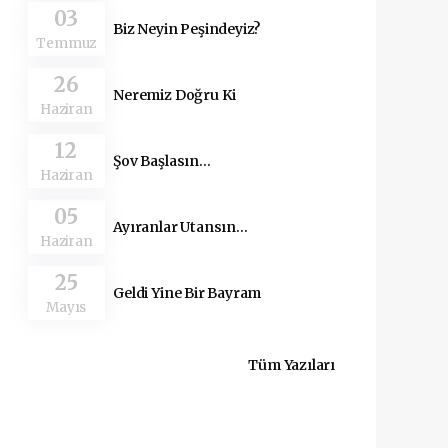
03
Biz Neyin Peşindeyiz?
Temmuz
26
Neremiz Doğru Ki
Haziran
12
Şov Başlasın…
Haziran
05
Ayıranlar Utansın…
Haziran
25
Geldi Yine Bir Bayram
Mayıs
Tüm Yazıları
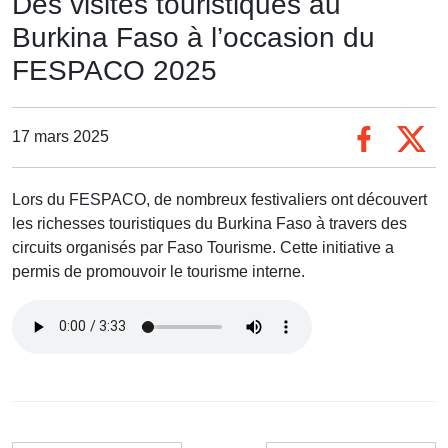
Des visites touristiques au
Burkina Faso à l’occasion du
FESPACO 2025
17 mars 2025
Lors du FESPACO, de nombreux festivaliers ont découvert
les richesses touristiques du Burkina Faso à travers des
circuits organisés par Faso Tourisme. Cette initiative a
permis de promouvoir le tourisme interne.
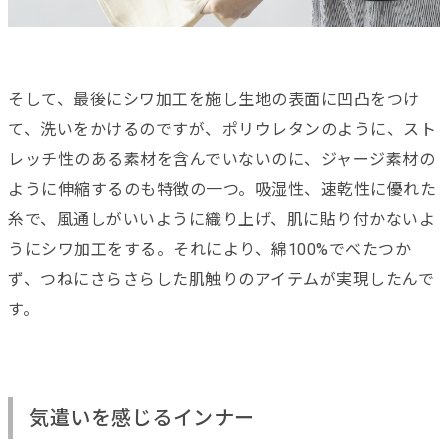
そして、最後にシワ加工を施し生地の表面に凹凸をつけ
て、洗いをかけるのですが、ポリウレタンのように、スト
レッチ性のある素材を含んでいないのに、ジャージ素材の
ように伸縮するのも特徴の一つ。吸湿性、速乾性に優れた
糸で、風通しがいいように織り上げ、肌に貼り付かないよ
うにシワ加工をする。それにより、綿100%でべたつか
ず、つねにさらさらした肌触りのアイテムが実現したんで
す。
気遣いを感じるインナー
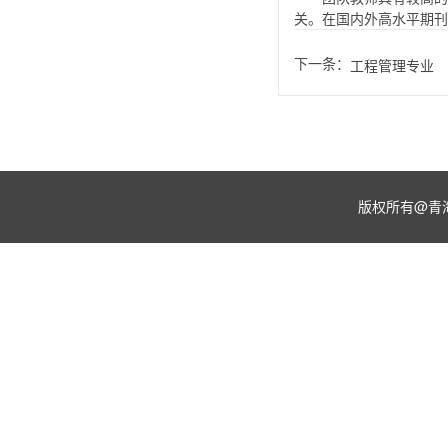
关。在国内外高水平期刊
下一条：
工程管理专业
版权所有@青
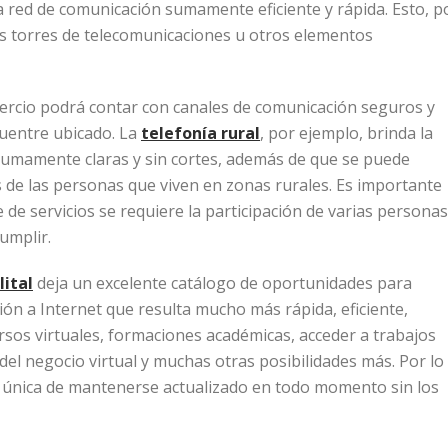
na red de comunicación sumamente eficiente y rápida. Esto, p
as torres de telecomunicaciones u otros elementos
mercio podrá contar con canales de comunicación seguros y
cuentre ubicado. La
telefonía rural
, por ejemplo, brinda la
umamente claras y sin cortes, además de que se puede
s de las personas que viven en zonas rurales. Es importante
 de servicios se requiere la participación de varias personas
umplir.
lital
deja un excelente catálogo de oportunidades para
n a Internet que resulta mucho más rápida, eficiente,
ursos virtuales, formaciones académicas, acceder a trabajos
el negocio virtual y muchas otras posibilidades más. Por lo
única de mantenerse actualizado en todo momento sin los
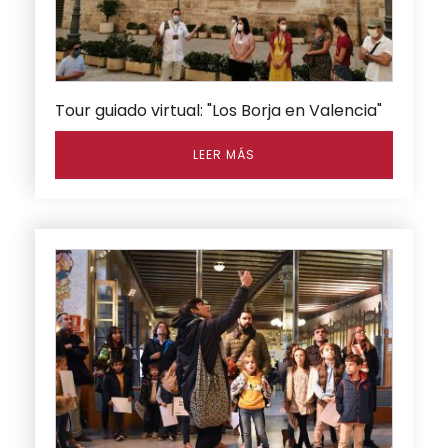
Tour guiado virtual: "Los Borja en Valencia"
LEER MÁS
Este
producto
tiene
múltiples
variantes.
Las
opciones
se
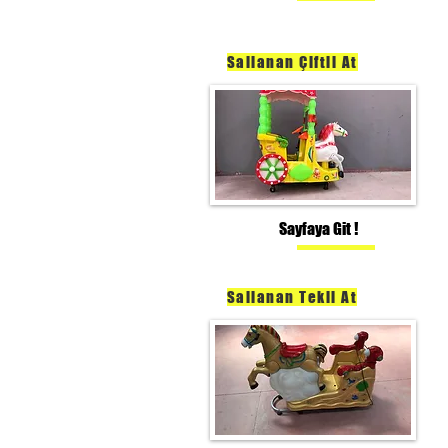
Sallanan Çiftli At
Sayfaya Git !
Sallanan Tekli At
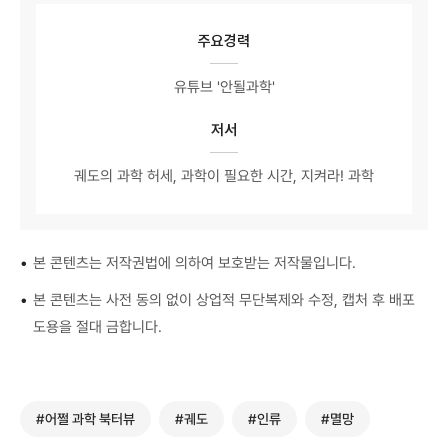
주요경력
유튜브 '안될과학'
저서
궤도의 과학 허세, 과학이 필요한 시간, 지켜라! 과학
•
본 콘텐츠는 저작권법에 의하여 보호받는 저작물입니다.
•
본 콘텐츠는 사전 동의 없이 상업적 무단복제와 수정, 캡처 후 배포
도용을 절대 금합니다.
#어쩔 과학 북터뷰
#궤도
#인류
#멸망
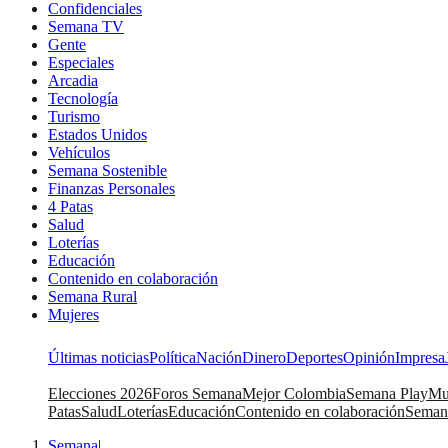
Confidenciales
Semana TV
Gente
Especiales
Arcadia
Tecnología
Turismo
Estados Unidos
Vehículos
Semana Sostenible
Finanzas Personales
4 Patas
Salud
Loterías
Educación
Contenido en colaboración
Semana Rural
Mujeres
Últimas noticias
Política
Nación
Dinero
Deportes
Opinión
Impresa
Elecciones 2026
Foros Semana
Mejor Colombia
Semana Play
Mu
Patas
Salud
Loterías
Educación
Contenido en colaboración
Seman
Semana
|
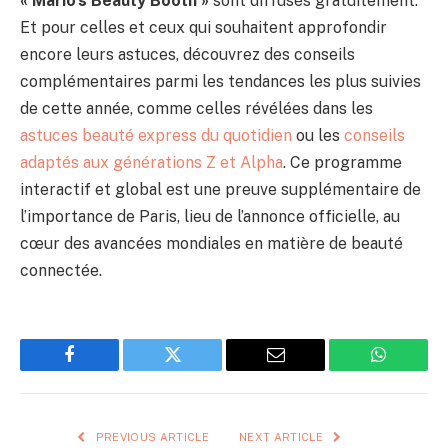
« Mario’s Beauty Booth »
sont diffusés gratuitement.
Et pour celles et ceux qui souhaitent approfondir
encore leurs astuces, découvrez des conseils
complémentaires parmi les tendances les plus suivies
de cette année, comme celles révélées dans les
astuces beauté express du quotidien
ou les
conseils
adaptés aux générations Z et Alpha
. Ce programme
interactif et global est une preuve supplémentaire de
l’importance de Paris, lieu de l’annonce officielle, au
cœur des avancées mondiales en matière de beauté
connectée.
Facebook
Twitter
Email
WhatsAp
PREVIOUS ARTICLE
NEXT ARTICLE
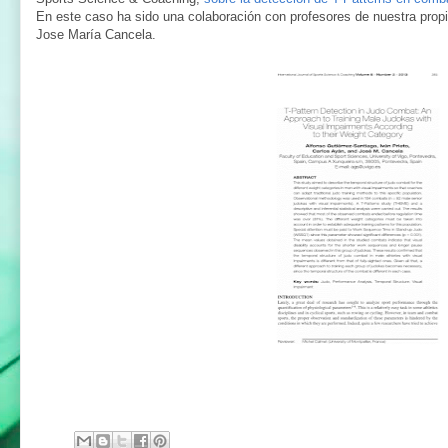
En este caso ha sido una colaboración con profesores de nuestra propi
Jose María Cancela.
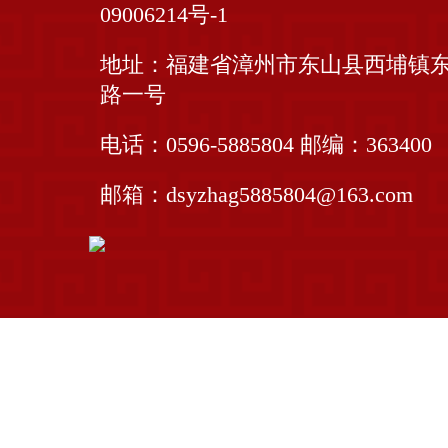
09006214号-1
地址：福建省漳州市东山县西埔镇
校园风光
路一号
电话：0596-5885804
邮编：363400
校园资讯
邮箱：dsyzhag5885804@163.com
学校工作
教学教研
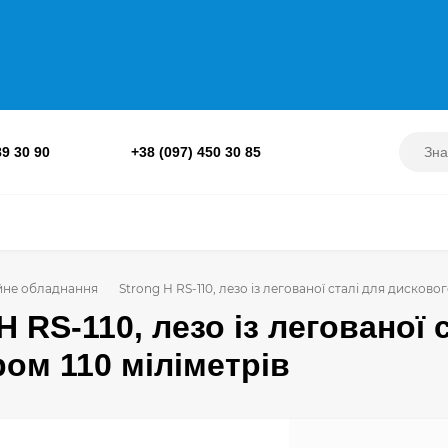
89 30 90
+38 (097) 450 30 85
йне обладнання
Strong H RS-110, лезо із легованої сталі для дисково
H RS-110, лезо із легованої
ром 110 міліметрів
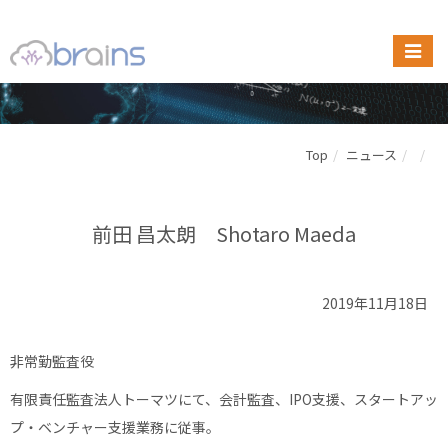
Top
ニュース
前田 昌太朗 Shotaro Maeda
2019年11月18日
非常勤監査役
有限責任監査法人トーマツにて、会計監査、IPO支援、スタートアッ
プ・ベンチャー支援業務に従事。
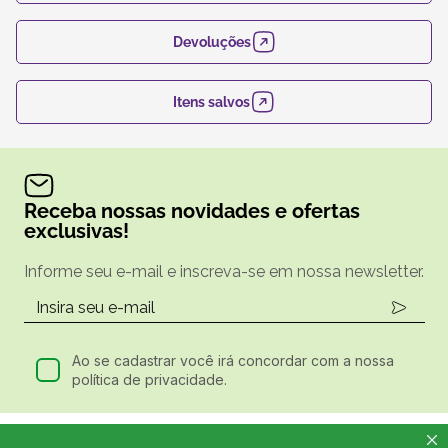
Devoluções
Itens salvos
Receba nossas novidades e ofertas
exclusivas!
Informe seu e-mail e inscreva-se em nossa newsletter.
Ao se cadastrar você irá concordar com a nossa
política de privacidade.
Ligue e Compre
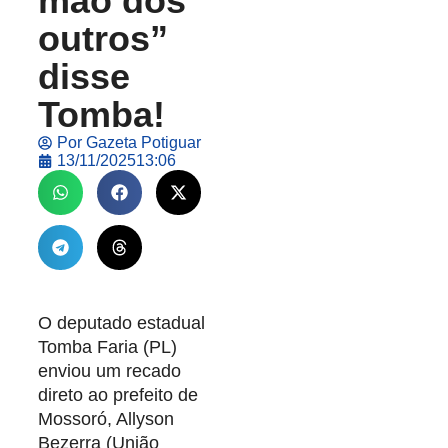
mão dos
outros”
disse
Tomba!
Por
Gazeta Potiguar
13/11/2025
13:06
O deputado estadual
Tomba Faria (PL)
enviou um recado
direto ao prefeito de
Mossoró, Allyson
Bezerra (União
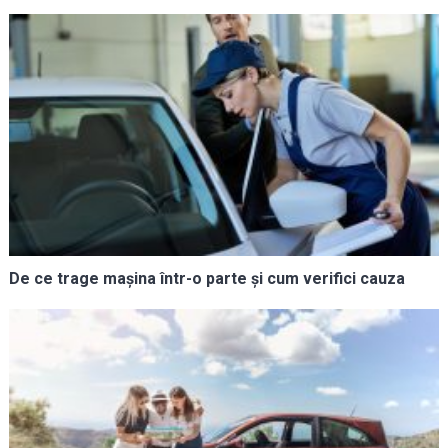
De ce trage mașina într-o parte și cum verifici cauza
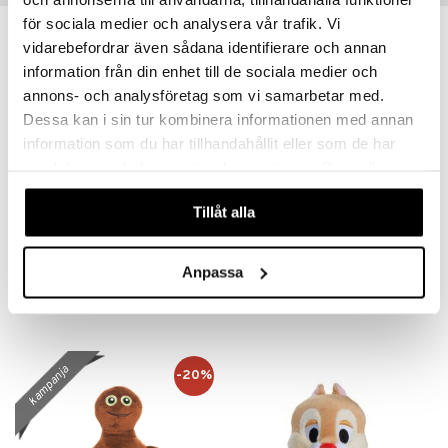
för sociala medier och analysera vår trafik. Vi
vidarebefordrar även sådana identifierare och annan
information från din enhet till de sociala medier och
annons- och analysföretag som vi samarbetar med.
Dessa kan i sin tur kombinera informationen med annan
information som du har tillhandahållit eller som de har
samlat in när du har använt deras tjänster. Du godkänner
våra cookies vid fortsatt användande av vår webbplats.
Tillåt alla
Vinterskuggan Pehmolelu
Arne Alligaattori Pehmolelu
SOMMARSKUGGAN
ARNE ALLIGATOR
Anpassa
19,90
14,90
€
€
kampanja
-20%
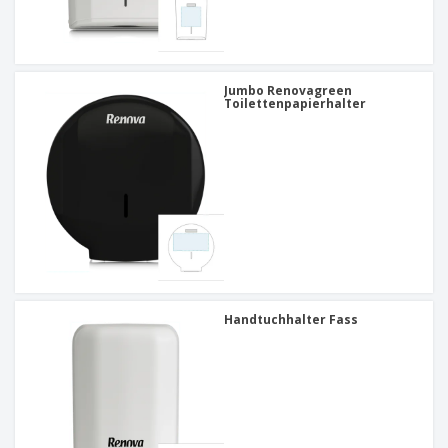
Jumbo Renovagreen
Toilettenpapierhalter
Handtuchhalter Fass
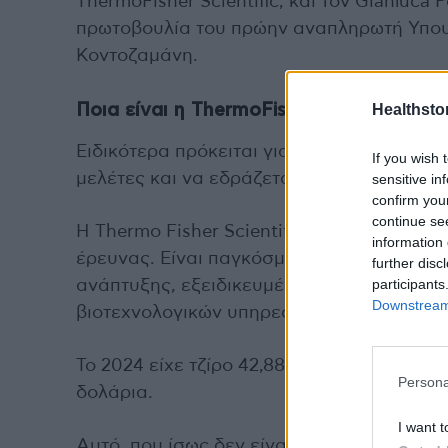
ThermoFisher Scientific, και τον Gianluca P
πρωτοβουλία του πρώην αναπληρωτή Υπου
Κοντοζαμάνη.
Healthstor
Ποια
είναι
η
ThermoFisher Scientific
Ειδικότερα πρόκειται για όμιλο εταιρειών 
If you wish 
μελέτες και να εδράζεται στη χώρα μας. Πρ
sensitive in
confirm you
continue se
Η Thermo Fisher Scientific Inc. είναι μια 
information 
έρευνας. Είναι παγκόσμιος προμηθευτής 
further disc
participants
ανάπτυξης, εξειδικευμένων διαγνωστικών
Downstream 
βιοτεχνολογικών υπηρεσιών.
Το 2024 είχε τζίρο 42,88 δισ. Η, δε, κεφαλ
Persona
δολάρια.
I want t
Αυτό, που ίσως δεν είναι ευρέως γνωστό, ε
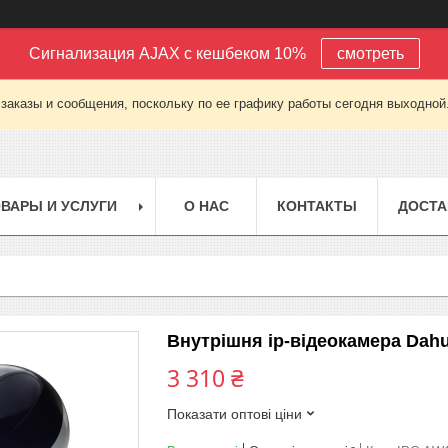
Сигнализация AJAX с кешбеком 10%
смотреть
заказы и сообщения, поскольку по ее графику работы сегодня выходной
ВАРЫ И УСЛУГИ
О НАС
КОНТАКТЫ
ДОСТА
Внутрішня ip-відеокамера Da
3 310 ₴
Показати оптові ціни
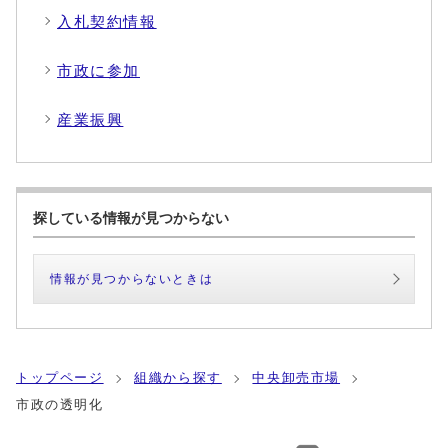
入札契約情報
市政に参加
産業振興
探している情報が見つからない
情報が見つからないときは
トップページ
組織から探す
中央卸売市場
市政の透明化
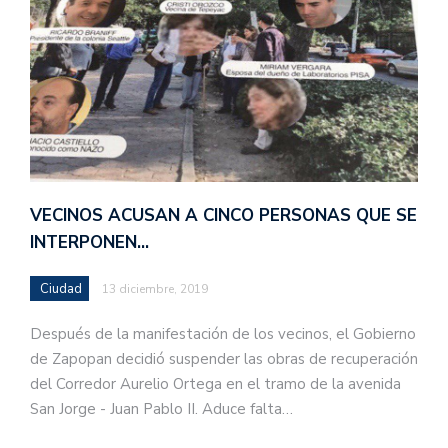
VECINOS ACUSAN A CINCO PERSONAS QUE SE
INTERPONEN…
Ciudad
13 diciembre, 2019
Después de la manifestación de los vecinos, el Gobierno
de Zapopan decidió suspender las obras de recuperación
del Corredor Aurelio Ortega en el tramo de la avenida
San Jorge - Juan Pablo II. Aduce falta…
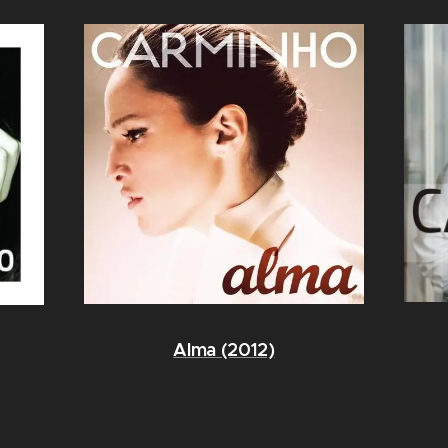
Alma (2012)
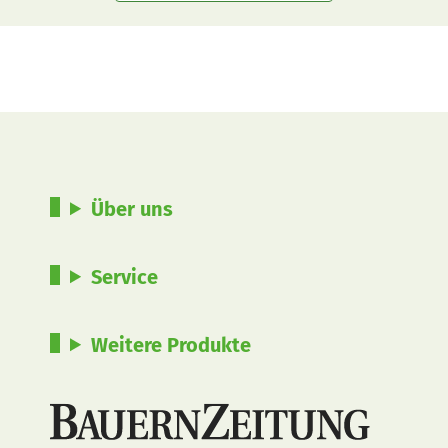
Über uns
Service
Weitere Produkte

[Your assignment]
After locating the line containing "Finanzas Personales" in the entries above, return it and every line after it exactly, ending at the line containing "l’importance de Paris, lieu", without pictures.

[Solution for this exercise]
Finanzas Personales
4 Patas
Salud
Loterías
Educación
Contenido en colaboración
Semana Rural
Mujeres
Últimas noticias
Política
Nación
Dinero
Deportes
Opinión
Impresa
Elecciones 2026
Foros Semana
Mejor Colombia
Semana Play
Mu
Patas
Salud
Loterías
Educación
Contenido en colaboración
Seman
Semana
|
« Mario’s Beauty Booth »
sont diffusés gratuitement.
Et pour celles et ceux qui souhaitent approfondir
encore leurs astuces, découvrez des conseils
complémentaires parmi les tendances les plus suivies
de cette année, comme celles révélées dans les
astuces beauté express du quotidien
ou les
conseils
adaptés aux générations Z et Alpha
. Ce programme
interactif et global est une preuve supplémentaire de
l’importance de Paris, lieu de l’annonce officielle, au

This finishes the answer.